When asked if the idea of female directors giving a touch of sensitivity to their works is then a misnomer, Gangopadhyay added, “I said that we don’t consciously do things with our identity as women in the mind. If the public discovered certain sensitivities in ‘Maati’, in ‘Sanjhbati’ and associated it with my feminine identity that it is up to them to interpret. It’s up to you to interpret.
Well known as a screenwriter for TV dramas like “Ichche Nodee” (Wish-granting River), “Punyi Pukur” (Sacred Pond), “Keya Patar Nouka” (Leaf Boat), “Binni Dhaner Khoi” ( puffed rice made from unhusked paddy), “Ishti Kutum” (Our Parent), Gangopadhyay also co-directed two acclaimed Bengali films “Maati” (Earth) and “Sanjhbati” (Evening Light).
Many of her soap operas have been remade in different languages, and she also wrote the scripts for Malayalam soap opera “Kudumbavilakku” and Tamil soap opera “Bhagya Lakshmi”.

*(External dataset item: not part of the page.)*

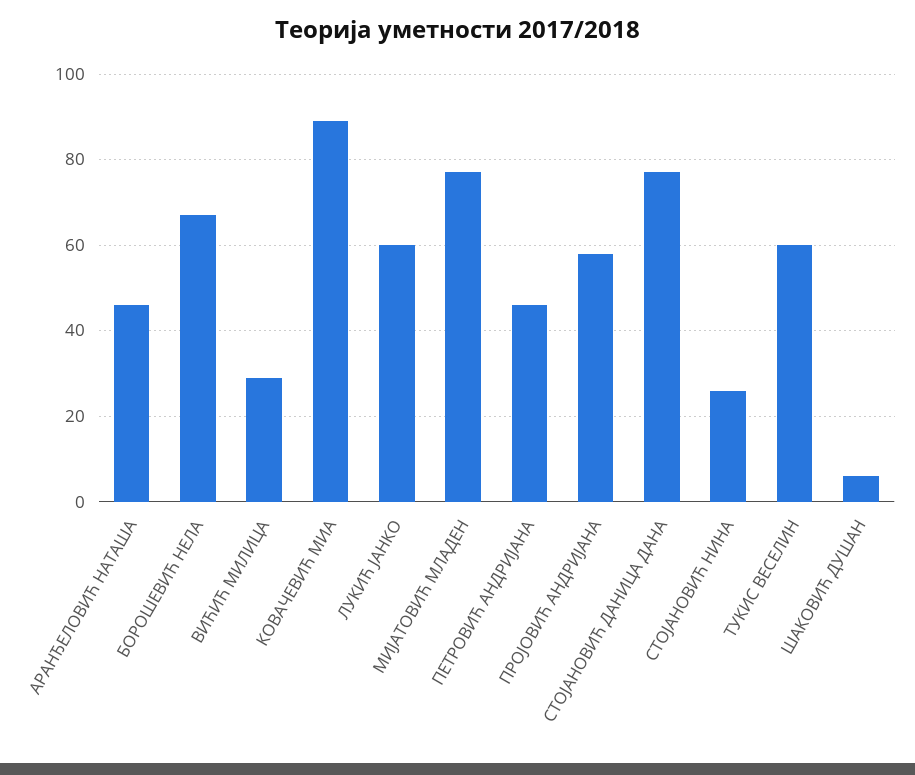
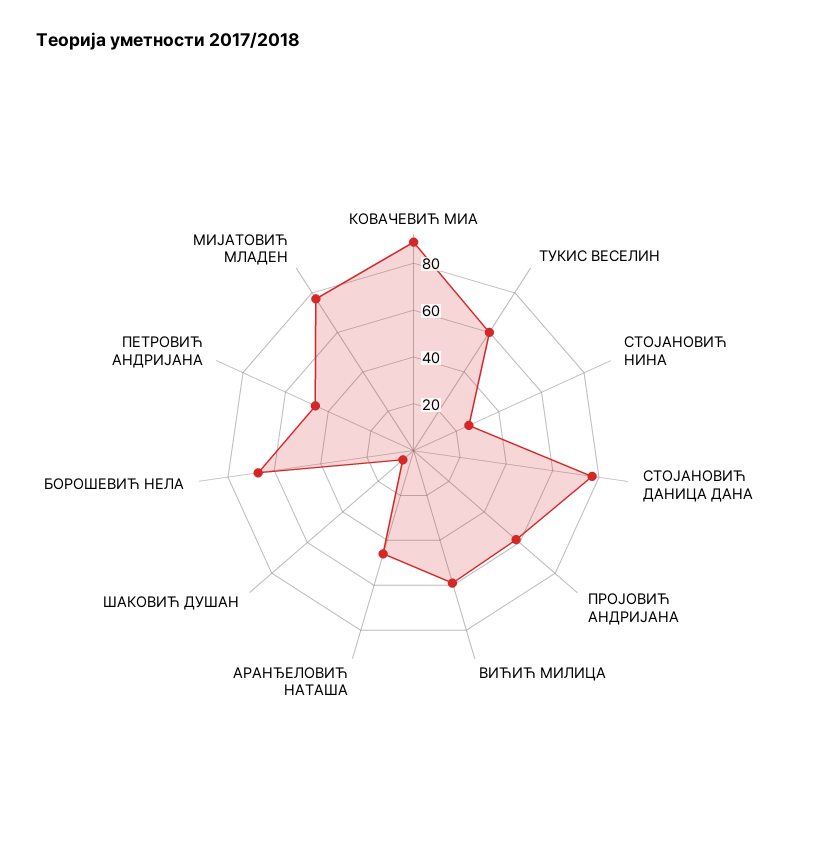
ВИЋИЋ МИЛИЦА: 30 -> 60
ЛУКИЋ ЈАНКО: 60 -> none

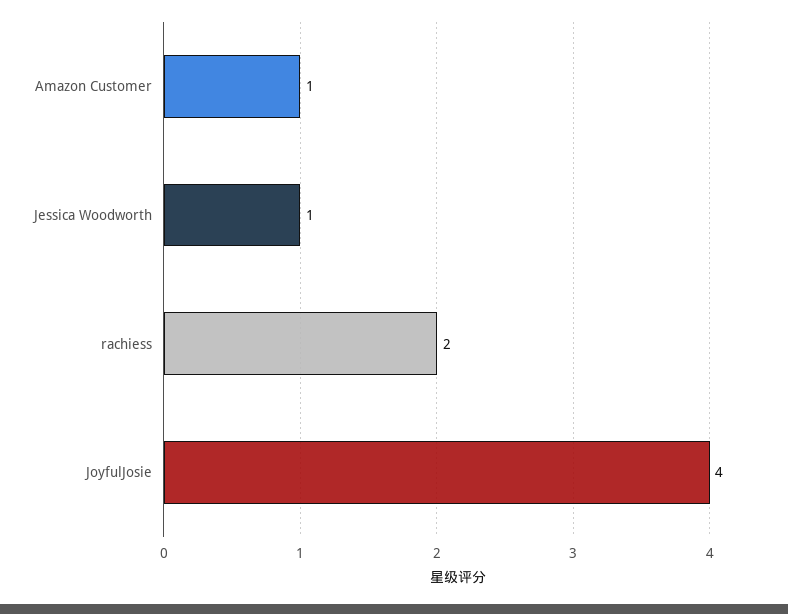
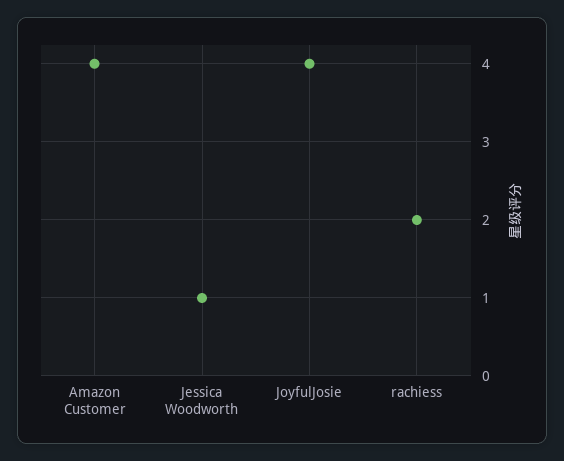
Amazon Customer: 1 -> 4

“I’ve worn many hats in my life since completing my master’s degree. I had taken the leap into the entertainment industry which was an extension of my literary career as a writer…in as a human, as an individual, and not just as a woman.
“But yes, a woman has to be more than equal to the task than a man because she has to tackle many fronts,” Gangopadhyay said.
The responsibility as President of the State Women’s Commission also introduced her to the crises and issues faced by women from different strata of society.
“Thank you to those who have given me the opportunity to be with women in distress and manage their myriad problems. On International Women’s Day, I pledge to play all my roles with equal ease “, said Gangopadhyay, one of the most active producers of television soap operas. and films, signed.